On Vashon, meanwhile, some who received the state’s letter last week, asking for permission to come onto their property to sample the soil, quickly filled out the forms and sent them back to the state.

“We don’t have anything to hide, and we might have something to gain,” said Sue Gardner, who lives with her husband Jim on southern Vashon Island, near Camp Sealth.

“I’ve always been curious to know the level of arsenic here,” she said, adding, “It seemed like a fairly benign request.”

Hilary Emmer, who lives on Maury, agreed. “I already sent in the form. I think we should know what is really in our soil.”

But others said they don’t want state officials to come onto their property and test their soils, even if it’s only to refine a map.

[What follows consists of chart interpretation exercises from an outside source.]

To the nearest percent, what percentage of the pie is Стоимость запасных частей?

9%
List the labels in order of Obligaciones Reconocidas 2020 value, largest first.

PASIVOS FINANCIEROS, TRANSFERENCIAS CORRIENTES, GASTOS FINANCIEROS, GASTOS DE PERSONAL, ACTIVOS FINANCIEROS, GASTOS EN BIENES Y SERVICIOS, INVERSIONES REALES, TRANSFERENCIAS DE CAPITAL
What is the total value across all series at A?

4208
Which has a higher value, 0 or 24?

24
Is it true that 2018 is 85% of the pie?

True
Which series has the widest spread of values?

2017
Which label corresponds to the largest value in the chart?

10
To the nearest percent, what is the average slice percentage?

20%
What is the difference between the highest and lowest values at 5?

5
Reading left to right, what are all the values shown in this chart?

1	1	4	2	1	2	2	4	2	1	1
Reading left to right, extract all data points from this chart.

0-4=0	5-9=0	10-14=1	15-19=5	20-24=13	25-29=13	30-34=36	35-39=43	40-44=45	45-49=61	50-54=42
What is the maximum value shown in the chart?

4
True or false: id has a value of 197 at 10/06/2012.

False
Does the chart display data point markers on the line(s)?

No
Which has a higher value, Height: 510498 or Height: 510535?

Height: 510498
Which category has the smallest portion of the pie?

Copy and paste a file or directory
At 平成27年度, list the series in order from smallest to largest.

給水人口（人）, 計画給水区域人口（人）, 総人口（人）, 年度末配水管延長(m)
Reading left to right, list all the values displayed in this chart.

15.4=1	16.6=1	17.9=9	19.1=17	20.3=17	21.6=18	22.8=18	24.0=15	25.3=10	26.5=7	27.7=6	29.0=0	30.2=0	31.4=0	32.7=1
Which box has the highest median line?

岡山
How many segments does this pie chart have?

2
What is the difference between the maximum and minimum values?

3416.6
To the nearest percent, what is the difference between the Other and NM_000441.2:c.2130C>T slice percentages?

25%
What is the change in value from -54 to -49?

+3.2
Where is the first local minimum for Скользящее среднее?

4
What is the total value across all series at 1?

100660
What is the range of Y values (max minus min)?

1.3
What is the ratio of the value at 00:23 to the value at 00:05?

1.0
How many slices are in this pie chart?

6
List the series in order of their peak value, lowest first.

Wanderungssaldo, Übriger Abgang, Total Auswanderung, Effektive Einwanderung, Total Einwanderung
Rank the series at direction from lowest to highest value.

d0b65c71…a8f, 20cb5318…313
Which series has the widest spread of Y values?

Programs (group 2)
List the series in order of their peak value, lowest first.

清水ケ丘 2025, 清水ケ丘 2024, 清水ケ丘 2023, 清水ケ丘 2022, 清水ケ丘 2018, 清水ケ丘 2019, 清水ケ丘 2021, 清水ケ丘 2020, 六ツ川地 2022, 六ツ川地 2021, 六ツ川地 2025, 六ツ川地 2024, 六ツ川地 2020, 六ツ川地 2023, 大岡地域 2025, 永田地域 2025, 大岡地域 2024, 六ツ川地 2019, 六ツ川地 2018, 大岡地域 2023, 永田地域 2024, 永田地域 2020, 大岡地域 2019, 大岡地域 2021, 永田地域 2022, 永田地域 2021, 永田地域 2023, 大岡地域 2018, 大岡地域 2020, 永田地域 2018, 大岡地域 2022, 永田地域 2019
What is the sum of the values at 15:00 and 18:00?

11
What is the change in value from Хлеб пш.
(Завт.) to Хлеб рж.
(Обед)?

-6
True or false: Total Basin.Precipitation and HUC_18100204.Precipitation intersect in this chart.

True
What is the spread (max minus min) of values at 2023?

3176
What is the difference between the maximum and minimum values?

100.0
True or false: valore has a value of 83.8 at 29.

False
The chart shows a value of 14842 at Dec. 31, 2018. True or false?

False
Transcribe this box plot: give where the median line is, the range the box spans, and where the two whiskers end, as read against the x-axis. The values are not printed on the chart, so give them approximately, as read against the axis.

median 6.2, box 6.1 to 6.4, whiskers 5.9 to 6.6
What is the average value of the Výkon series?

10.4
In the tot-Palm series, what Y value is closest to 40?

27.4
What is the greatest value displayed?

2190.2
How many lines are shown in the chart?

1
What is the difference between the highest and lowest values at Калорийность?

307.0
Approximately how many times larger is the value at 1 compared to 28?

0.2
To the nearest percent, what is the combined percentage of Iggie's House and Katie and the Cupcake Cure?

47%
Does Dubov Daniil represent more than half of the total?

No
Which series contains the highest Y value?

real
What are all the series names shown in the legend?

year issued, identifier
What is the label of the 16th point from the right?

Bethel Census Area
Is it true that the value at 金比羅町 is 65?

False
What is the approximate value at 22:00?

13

Lou Engels, who lives just north of Portage and received a request from the state, said he won’t give officials the green light. He’s lived at his home on Highland Avenue for nearly 40 years, he said.

“It’s not creating a problem,” he said of any potential arsenic in the soil. “Why turn it into one? I just really think there’s nothing to worry about.”

Jean Bosch, a real estate agent, said some on Vashon are worried about what the state’s cleanup program could mean for their homes’ resale values, as well as their obligations for disclosure when they decide to sell.

“We’re painting some people’s property orange (high zone) and some green on these maps, and it’s scary to people,” she said.

Bosch, like others, said she doesn’t know what high levels mean, nor has she seen any evidence that indicates high levels can harm someone, unless that person actually ingests a lot of dirt. If arsenic in the soil is truly a problem, “It seems sort of crass to be thinking about resale values,” she added. “But is it harmful? I don’t think we know.”

But Aoyagi said longterm or repeated exposure to soil laced with arsenic and lead are considered health hazards; children are most at risk because of their propensity to put dirty hands or objects in their mouths.

“Statistically, we know there’s a risk” from arsenic and lead exposure, she said. “Thousands of studies show that arsenic and lead are toxic to the human body, to animals and to the environment.”

The state has set the bar for contamination high — at 100 ppm for arsenic — because “at 100 parts per million, we feel that there’s a much more serious threat to human health,” she said.

State officials, she added, know that some people won’t want to get their soil tested this fall or participate in the cleanup program once the high zone is delineated because they don’t see a problem at their homes.

And indeed, the program is voluntary, she added. “Individuals can opt out,” she said.

But she hopes homeowners will consider the long-term implications of arsenic-laced soil, especially for future families who might live there.

“It’s not a health emergency,” she said. “But we are concerned about low-level exposure over time, especially for children.”